Nos paroles ont un poids immense. La mort et la vie sont dans la langue. La parole de Torah, de prière, de bonté crée des anges défenseurs. Le lachon hara, les mensonges, produisent l'effet inverse.

Chaque sourire, chaque pièce donnée, chaque retenue de colère, chaque regard détourné d'une faute est gravé devant le Kadosh Baruch Hu.

La portée cosmique de nos actes

Comme l'enseigne le Rambam, chacun doit se considérer comme si le monde entier était en équilibre grâce à ses actions. Une seule mitzva peut faire pencher la création du côté du mérite. Une seule faute peut, hélas, avoir l'effet contraire.

Rien n'est accidentel. Aucune rencontre, aucun retard, aucune difficulté n'existe sans la main de Hachem derrière. La providence divine (hashgacha pratit) accompagne chaque détail de notre vie.

Le Baal Chem Tov enseigne qu'une feuille qui tombe d'un arbre tombe exactement à l'endroit voulu par Dieu. Combien plus chaque instant de la vie d'un être humain créé à Son image.

Dans la parachat Balak, alors que Bilam était appelé pour maudire Israël, les enfants d'Israël en bas n'étaient même pas au courant du danger. Moché lui-même a pleuré en écrivant ce chapitre. Mais Hachem protégeait Son peuple. Un père ne permet pas qu'on fasse du mal à son fils.

Le regard d'un père aimant

Ce n'est pas vivre dans la peur. C'est vivre avec amour et respect. Comme un père qui regarde son enfant apprendre à marcher : il ne compte pas les chutes, il se réjouit de chaque pas.

Les yeux de Hachem parcourent toute la terre pour soutenir ceux dont le cœur est tout entier avec Lui.

Dieu dit « Je suis l'Éternel ton Dieu » au singulier. Il nous tutoie. Il nous aime d'un amour infini, bien avant la création du monde. Il a créé un enfant pour l'aimer, et cet enfant s'appelle Israël.

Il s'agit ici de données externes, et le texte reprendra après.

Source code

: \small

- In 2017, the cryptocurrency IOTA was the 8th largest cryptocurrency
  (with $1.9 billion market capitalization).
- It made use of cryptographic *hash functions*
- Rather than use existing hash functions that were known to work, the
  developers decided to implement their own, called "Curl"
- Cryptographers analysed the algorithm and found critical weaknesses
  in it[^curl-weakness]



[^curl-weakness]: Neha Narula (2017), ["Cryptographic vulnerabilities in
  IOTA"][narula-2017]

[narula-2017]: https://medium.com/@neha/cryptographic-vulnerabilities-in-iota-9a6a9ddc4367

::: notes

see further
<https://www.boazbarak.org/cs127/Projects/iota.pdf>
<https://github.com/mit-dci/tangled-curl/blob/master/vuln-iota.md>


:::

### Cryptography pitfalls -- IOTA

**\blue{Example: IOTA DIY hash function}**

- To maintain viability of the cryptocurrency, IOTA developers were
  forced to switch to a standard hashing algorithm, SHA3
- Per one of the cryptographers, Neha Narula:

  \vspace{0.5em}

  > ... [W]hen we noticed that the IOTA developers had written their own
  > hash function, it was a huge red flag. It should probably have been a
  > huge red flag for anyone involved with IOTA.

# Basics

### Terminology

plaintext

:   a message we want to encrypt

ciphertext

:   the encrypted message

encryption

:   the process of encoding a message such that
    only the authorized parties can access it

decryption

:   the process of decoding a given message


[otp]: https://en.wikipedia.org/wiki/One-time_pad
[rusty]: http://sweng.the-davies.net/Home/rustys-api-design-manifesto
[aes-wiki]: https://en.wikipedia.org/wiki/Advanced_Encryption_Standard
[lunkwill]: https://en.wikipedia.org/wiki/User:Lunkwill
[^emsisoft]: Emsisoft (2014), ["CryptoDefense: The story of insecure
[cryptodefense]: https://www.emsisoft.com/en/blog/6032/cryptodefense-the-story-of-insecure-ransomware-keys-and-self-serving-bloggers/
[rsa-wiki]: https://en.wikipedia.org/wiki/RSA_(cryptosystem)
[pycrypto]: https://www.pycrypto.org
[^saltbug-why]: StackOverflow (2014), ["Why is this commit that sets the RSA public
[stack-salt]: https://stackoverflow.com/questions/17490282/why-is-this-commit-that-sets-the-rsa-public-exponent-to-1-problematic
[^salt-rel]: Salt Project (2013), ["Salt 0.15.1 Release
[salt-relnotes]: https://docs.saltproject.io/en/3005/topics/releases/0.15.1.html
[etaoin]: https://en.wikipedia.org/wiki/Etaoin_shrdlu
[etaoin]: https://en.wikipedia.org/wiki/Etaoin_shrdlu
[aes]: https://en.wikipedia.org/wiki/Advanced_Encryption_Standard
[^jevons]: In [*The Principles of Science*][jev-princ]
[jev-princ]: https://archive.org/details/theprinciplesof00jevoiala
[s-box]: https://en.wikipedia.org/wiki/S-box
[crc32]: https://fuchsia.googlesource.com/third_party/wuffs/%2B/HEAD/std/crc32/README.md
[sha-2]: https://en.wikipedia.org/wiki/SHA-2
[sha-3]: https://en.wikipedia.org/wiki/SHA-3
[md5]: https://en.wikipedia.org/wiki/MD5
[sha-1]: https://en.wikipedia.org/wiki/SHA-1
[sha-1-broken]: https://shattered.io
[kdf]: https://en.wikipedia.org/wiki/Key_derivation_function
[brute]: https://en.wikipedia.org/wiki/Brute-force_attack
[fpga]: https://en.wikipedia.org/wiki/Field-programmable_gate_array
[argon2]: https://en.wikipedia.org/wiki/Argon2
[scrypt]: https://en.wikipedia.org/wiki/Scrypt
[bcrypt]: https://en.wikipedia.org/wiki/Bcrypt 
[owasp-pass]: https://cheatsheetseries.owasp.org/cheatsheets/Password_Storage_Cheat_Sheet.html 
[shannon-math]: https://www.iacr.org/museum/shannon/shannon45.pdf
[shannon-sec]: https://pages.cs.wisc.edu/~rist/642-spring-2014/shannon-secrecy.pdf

Même quand nous sommes imparfaits, pratiquants ou non, Il nous regarde. Il veut être le complice de notre existence.

En Pratique

Cette semaine, essayez de vivre avec cette conscience bienveillante :

  • Avant de parler ou d'agir, rappelez-vous que Hachem vous regarde avec amour, comme un père qui espère vos progrès.
  • Accordez de la valeur aux petites intentions : une bonne pensée, un sourire retenu, une parole de Torah.
  • Parlez de la bonté de Dieu autour de vous. Chaque mot de louange crée des défenseurs.
  • Ne vous sentez jamais seul dans la souffrance ou la joie : Hashem la connaît parfaitement.
  • Choisissez au moins une action discrète (une mitzva, une retenue) en sachant qu'elle a une portée bien au-delà de ce que nous voyons.

Que cette conscience nous aide à parler, penser et agir autrement, avec plus de dignité et d'amour. Dieu nous protège, Il nous compte, Il nous aime. Loyanu ch'Israël.

Que l'élévation de l'âme de Joseph Ben Gamra z"l soit un mérite pour nous tous, et que la guérison vienne rapidement pour tous les malades d'Israël.